### Exercise instructions
Find the line containing "पर आ जाना। इस" in the listing below. Repeat it exactly, along with each following line up to and including the one containing "किनारे पहुंचा, जहाँ".

★ ★ ★ ★ ★ ★ ★

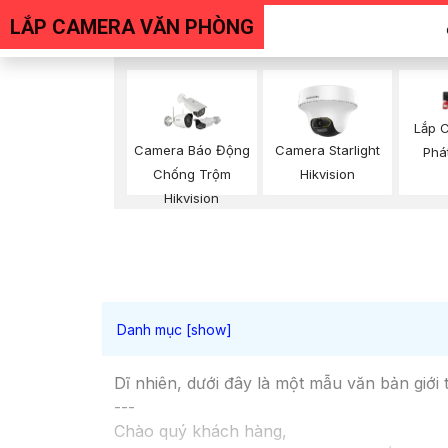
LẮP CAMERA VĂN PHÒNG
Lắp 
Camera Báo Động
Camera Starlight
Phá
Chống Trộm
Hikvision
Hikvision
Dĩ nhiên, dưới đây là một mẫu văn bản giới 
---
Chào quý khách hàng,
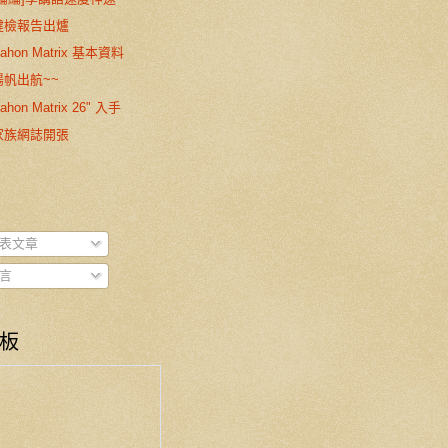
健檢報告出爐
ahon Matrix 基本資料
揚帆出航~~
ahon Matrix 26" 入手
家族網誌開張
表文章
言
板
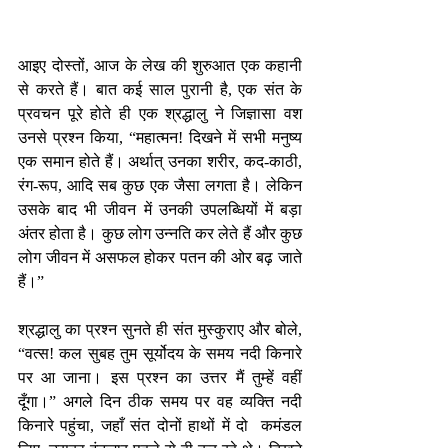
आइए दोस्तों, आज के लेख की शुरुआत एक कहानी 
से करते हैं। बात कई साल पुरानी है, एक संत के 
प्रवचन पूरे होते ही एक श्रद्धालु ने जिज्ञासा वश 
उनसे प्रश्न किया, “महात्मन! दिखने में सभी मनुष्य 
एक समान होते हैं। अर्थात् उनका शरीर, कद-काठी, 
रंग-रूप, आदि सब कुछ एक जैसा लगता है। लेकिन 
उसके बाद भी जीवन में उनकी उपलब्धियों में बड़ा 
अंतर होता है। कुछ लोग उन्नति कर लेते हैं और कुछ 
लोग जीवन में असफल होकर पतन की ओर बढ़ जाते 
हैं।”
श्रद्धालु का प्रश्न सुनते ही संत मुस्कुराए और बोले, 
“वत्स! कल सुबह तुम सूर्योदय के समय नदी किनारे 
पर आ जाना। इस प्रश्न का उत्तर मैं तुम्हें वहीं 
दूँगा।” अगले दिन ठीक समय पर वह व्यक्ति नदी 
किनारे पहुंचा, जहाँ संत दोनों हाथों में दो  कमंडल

★ ★ ★ ★ ★ ★ ★

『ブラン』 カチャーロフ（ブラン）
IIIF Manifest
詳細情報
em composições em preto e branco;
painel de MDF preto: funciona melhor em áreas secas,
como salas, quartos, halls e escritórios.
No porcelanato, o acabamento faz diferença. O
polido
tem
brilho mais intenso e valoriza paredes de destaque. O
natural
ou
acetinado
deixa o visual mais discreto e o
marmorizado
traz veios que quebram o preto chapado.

★ ★ ★ ★ ★ ★ ★

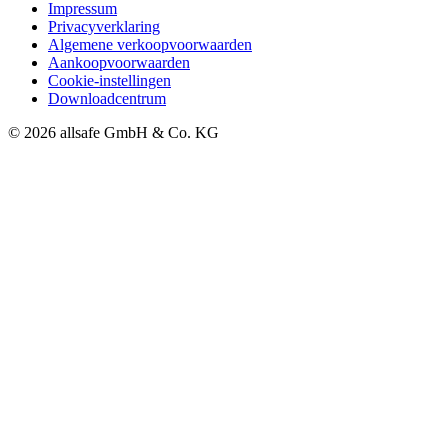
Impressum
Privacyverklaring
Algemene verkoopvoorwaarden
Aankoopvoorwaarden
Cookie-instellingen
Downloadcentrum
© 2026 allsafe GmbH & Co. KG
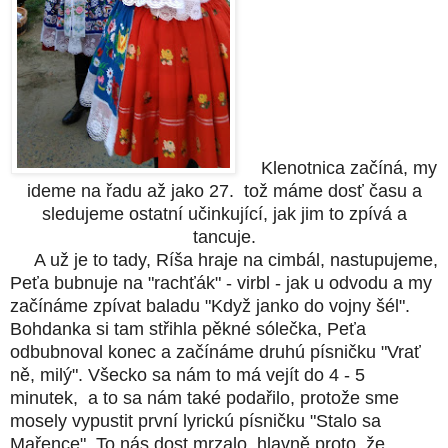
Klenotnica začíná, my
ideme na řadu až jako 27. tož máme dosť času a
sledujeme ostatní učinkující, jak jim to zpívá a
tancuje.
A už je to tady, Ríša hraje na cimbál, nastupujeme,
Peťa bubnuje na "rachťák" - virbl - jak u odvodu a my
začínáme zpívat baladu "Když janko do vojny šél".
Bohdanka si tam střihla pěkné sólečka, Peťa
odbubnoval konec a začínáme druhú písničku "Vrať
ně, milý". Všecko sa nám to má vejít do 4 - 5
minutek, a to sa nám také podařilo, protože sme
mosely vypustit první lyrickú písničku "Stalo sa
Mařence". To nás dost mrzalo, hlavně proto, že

★ ★ ★ ★ ★ ★ ★

### Answer box
पर आ जाना। इस प्रश्न का उत्तर मैं तुम्हें वहीं 
दूँगा।” अगले दिन ठीक समय पर वह व्यक्ति नदी 
किनारे पहुंचा, जहाँ संत दोनों हाथों में दो  कमंडल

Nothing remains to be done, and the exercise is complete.